Your child is disrespectful.
They way they talk isn’t acceptable
How did it get to this?
If your child talks back, ignores you, or pushes boundaries in ways that feel disrespectful, it’s natural to feel hurt, frustrated, or even like you’re failing.
Many mums tell themselves their child is “just being difficult,” or it’s that stage.
Others worry that their parenting isn’t working.
The truth is, your child’s behaviour is not a reflection of your worth or theirs.
It’s a signal that something deeper is going on.
We need to get on top of it. It can become a habit or a pattern or a way to treat people for life.
This spells disaster for their future relationships.
It’s your role to set them up to thrive in relationships and now is the time to start.
From a Whole Needs Parenting© perspective, behaviour is always a form of communication.
What looks like disrespect is often your child trying to express needs that aren’t being met.
They may want attention, connection, or understanding.
They may be overwhelmed by feelings they can’t manage yet.
Sometimes it’s fear, frustration, or exhaustion talking. Not defiance.
Disrespect is a signpost.
It’s telling you that something needs attention. Seeing this as a signal shifts your focus from reacting in the moment to understanding the child beneath the behaviour.
Here’s what mums need to focus on when their child acts disrespectfully:
Notice the behaviour
Acknowledge that disrespect has happened without judging your child or labelling them.
Understand the underlying needs
Remember that behaviour reflects emotional, social, or developmental needs that aren’t fully met.

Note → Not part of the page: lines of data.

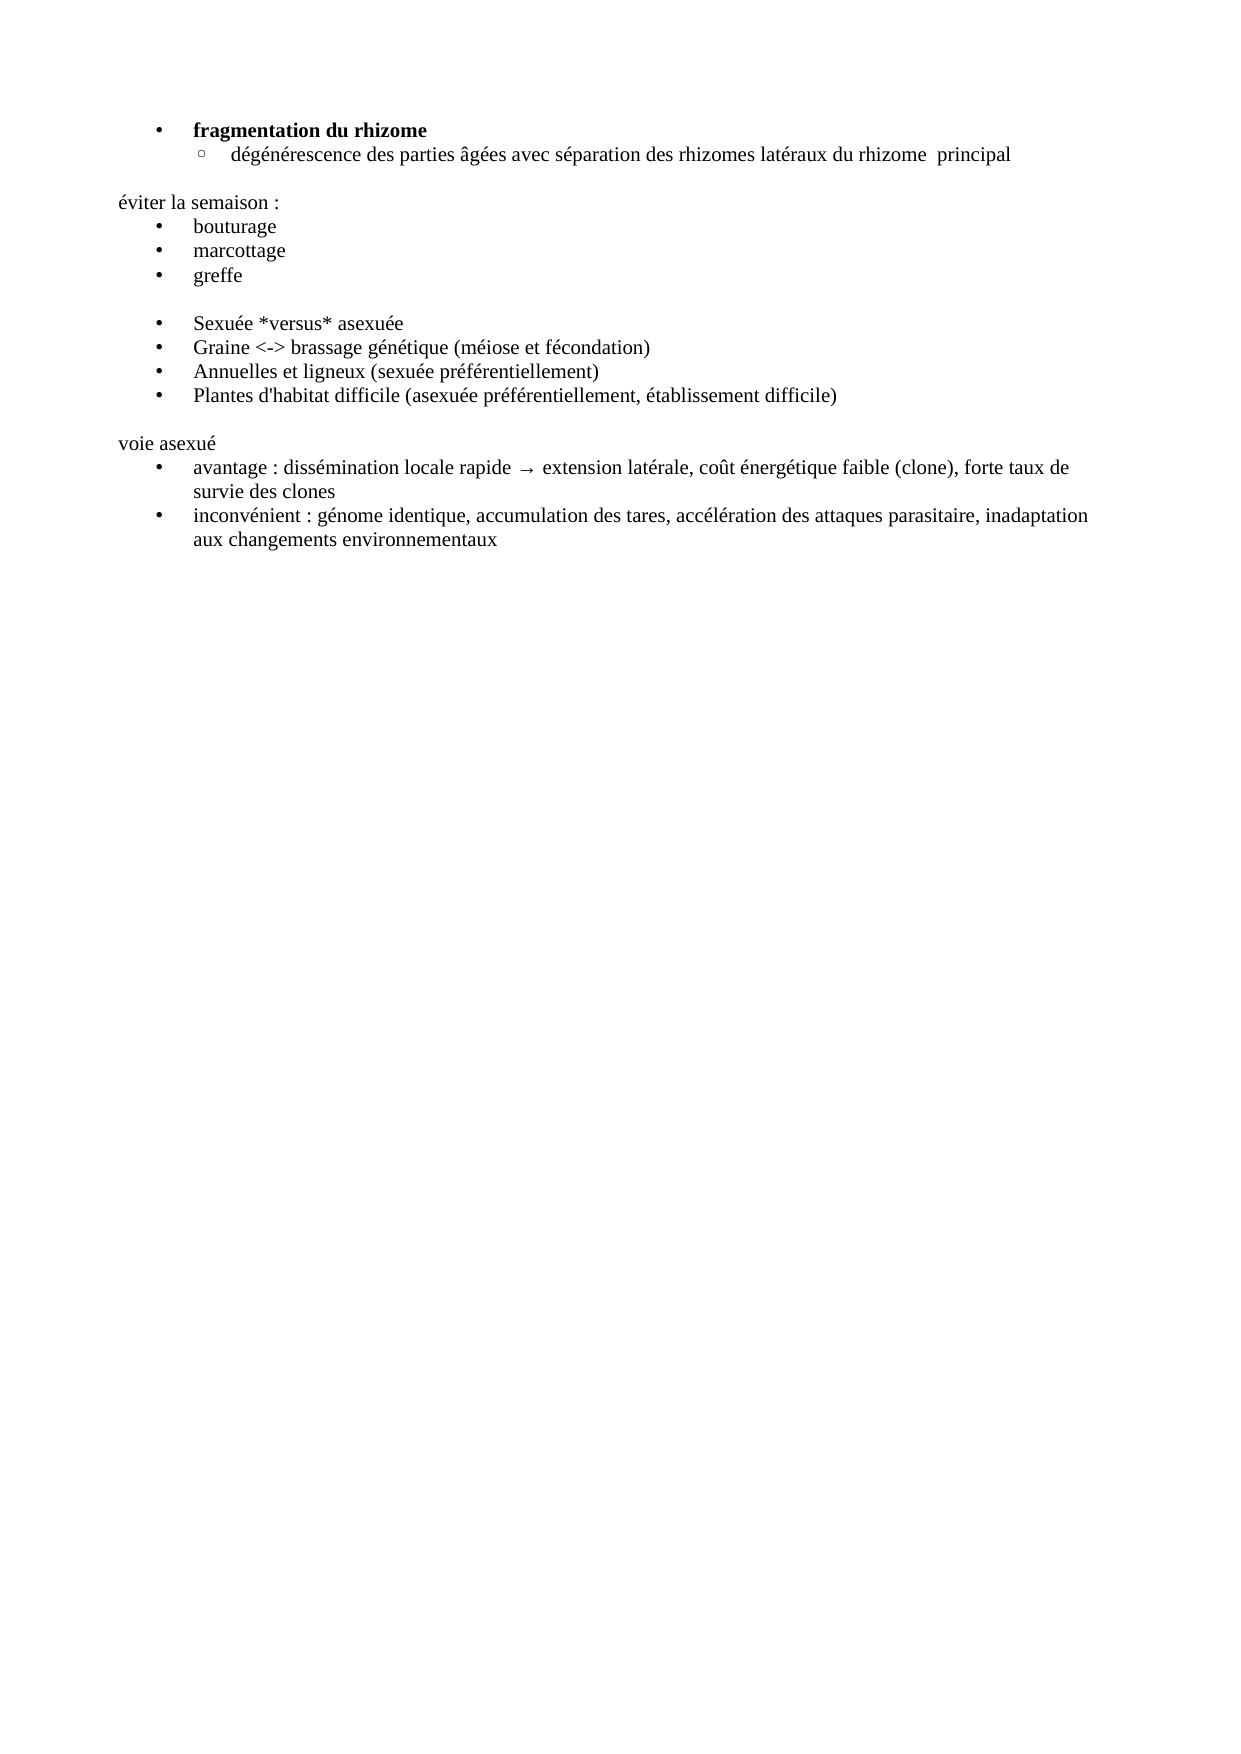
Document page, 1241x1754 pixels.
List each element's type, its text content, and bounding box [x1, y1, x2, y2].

list fragmentation du rhizome [156, 118, 1122, 142]
list avantage : dissémination locale rapide → extension latérale, coût énergétique faible (clone), forte taux de survie des clones [156, 455, 1122, 503]
list Annuelles et ligneux (sexuée préférentiellement) [156, 359, 1122, 383]
text voie asexué [118, 431, 1122, 455]
list dégénérescence des parties âgées avec séparation des rhizomes latéraux du rhizome principal [193, 142, 1122, 166]
list Graine <-> brassage génétique (méiose et fécondation) [156, 335, 1122, 359]
text éviter la semaison : [118, 190, 1122, 214]
list inconvénient : génome identique, accumulation des tares, accélération des attaques parasitaire, inadaptation aux changements environnementaux [156, 503, 1122, 551]
list marcottage [156, 238, 1122, 262]
list greffe [156, 262, 1122, 287]
list Sexuée *versus* asexuée [156, 311, 1122, 335]
list bouturage [156, 214, 1122, 238]
list Plantes d'habitat difficile (asexuée préférentiellement, établissement difficile) [156, 383, 1122, 407]
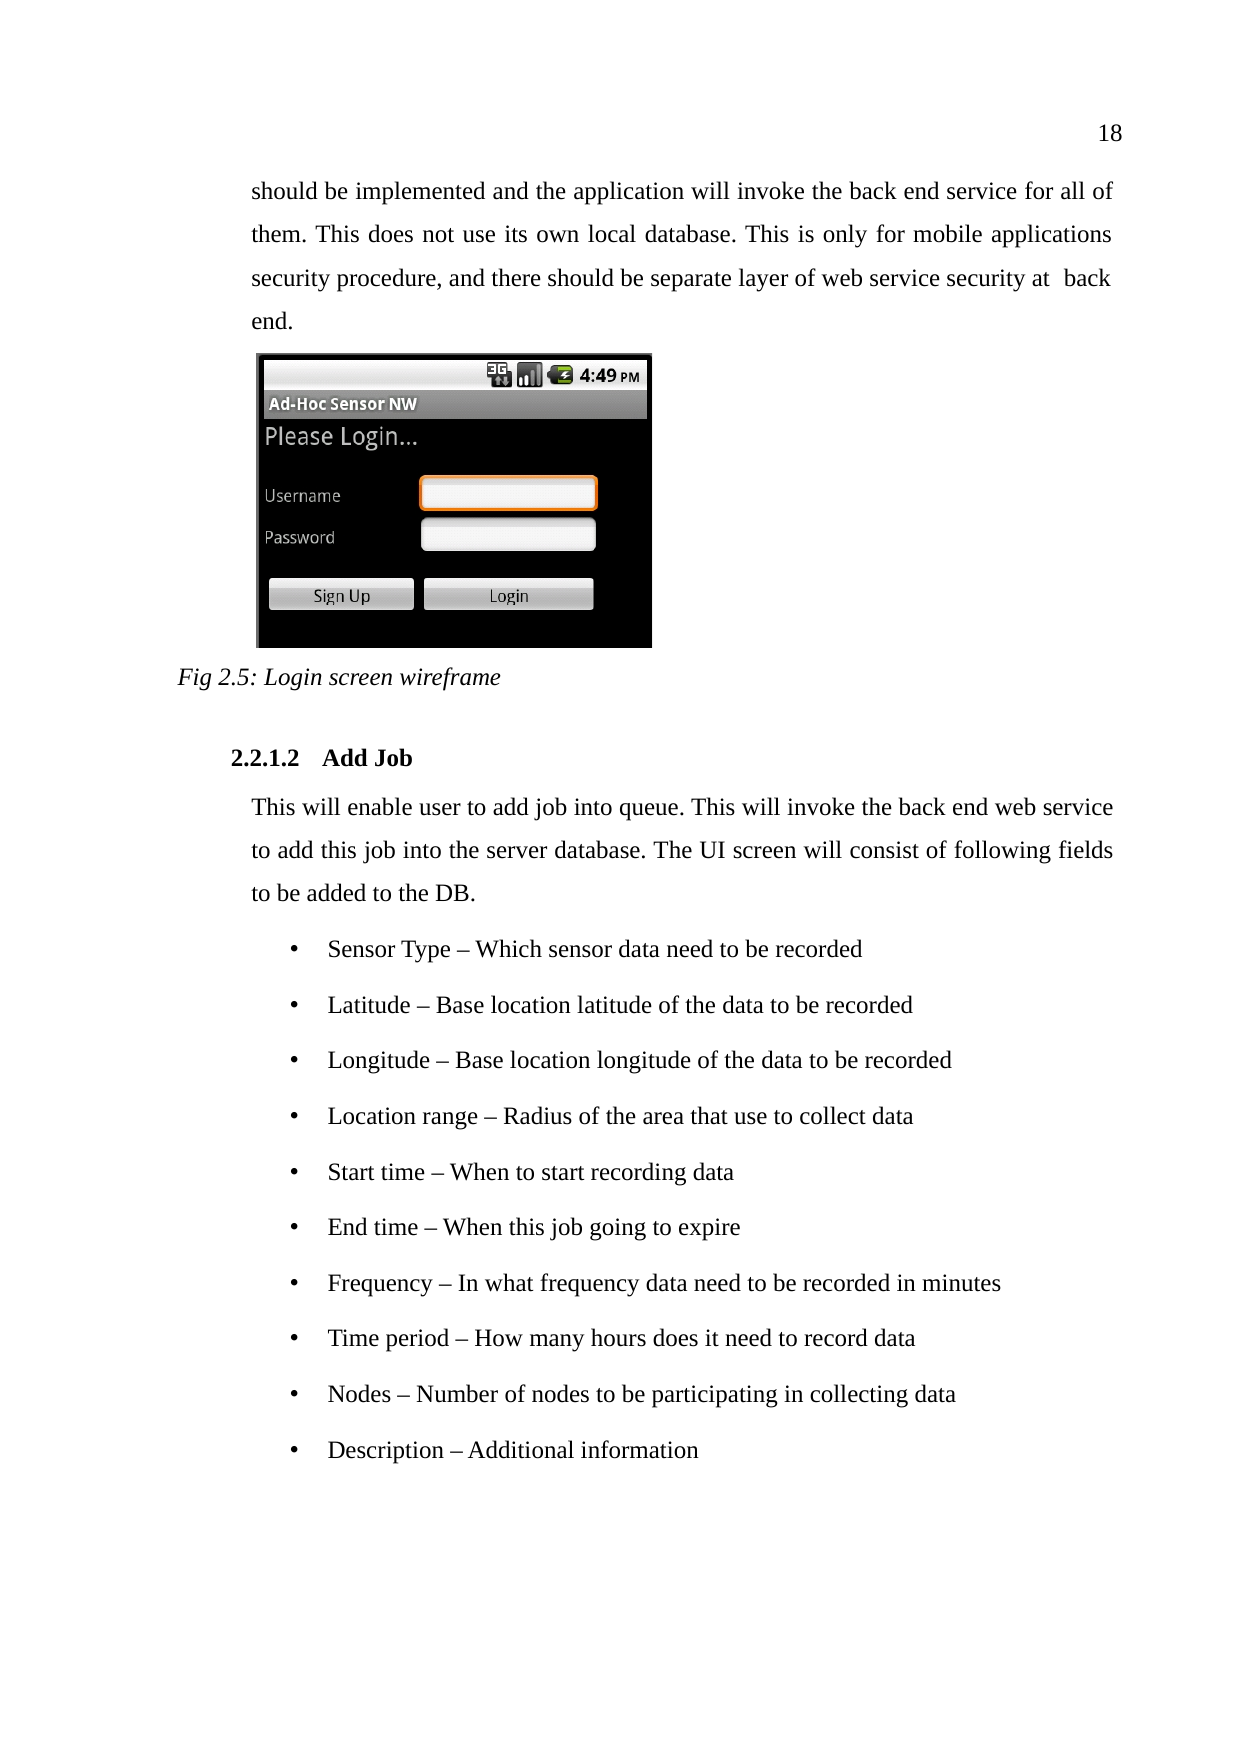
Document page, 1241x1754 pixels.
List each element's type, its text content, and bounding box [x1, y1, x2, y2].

subtitle Add Job [224, 743, 1122, 772]
list End time – When this job going to expire [290, 1212, 1122, 1241]
list Description – Additional information [290, 1435, 1122, 1463]
list Sensor Type – Which sensor data need to be recorded [290, 934, 1122, 963]
list Frequency – In what frequency data need to be recorded in minutes [290, 1268, 1122, 1297]
list Start time – When to start recording data [290, 1157, 1122, 1185]
list Latitude – Base location latitude of the data to be recorded [290, 990, 1122, 1018]
list Location range – Radius of the area that use to collect data [290, 1101, 1122, 1130]
text This will enable user to add job into queue. This will invoke the back end web service to add this job into the server database. The UI screen will consist of following fields to be added to the DB. [177, 792, 1122, 907]
list Longitude – Base location longitude of the data to be recorded [290, 1045, 1122, 1074]
text should be implemented and the application will invoke the back end service for all of them. This does not use its own local database. This is only for mobile applications security procedure, and there should be separate layer of web service security at back end. [177, 176, 1122, 334]
text Fig 2.5: Login screen wireframe [177, 361, 1122, 691]
list Time period – How many hours does it need to record data [290, 1323, 1122, 1352]
list Nodes – Number of nodes to be participating in collecting data [290, 1379, 1122, 1408]
picture [256, 353, 653, 648]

Acknowledge the feelings behind it
Recognise that big feelings, whether it be frustration, fear, or tiredness, often drive behaviour.
Recognise patterns
Notice repeated situations or triggers that reveal consistent unmet needs.
Respond with intention
Keep connection and guidance in mind while attending to the needs behind the behaviour.
Focus on long-term growth
Keep your eyes on helping your child develop respect, empathy, and self-regulation over time.
When you focus on these steps, you’re not just managing disrepsect. You are understanding your child, nurturing your connection, and helping them grow into a confident, emotionally aware, and respectful person.
You are doing the important work of parenting, even in the messy moments, and it matters more than any single behaviour.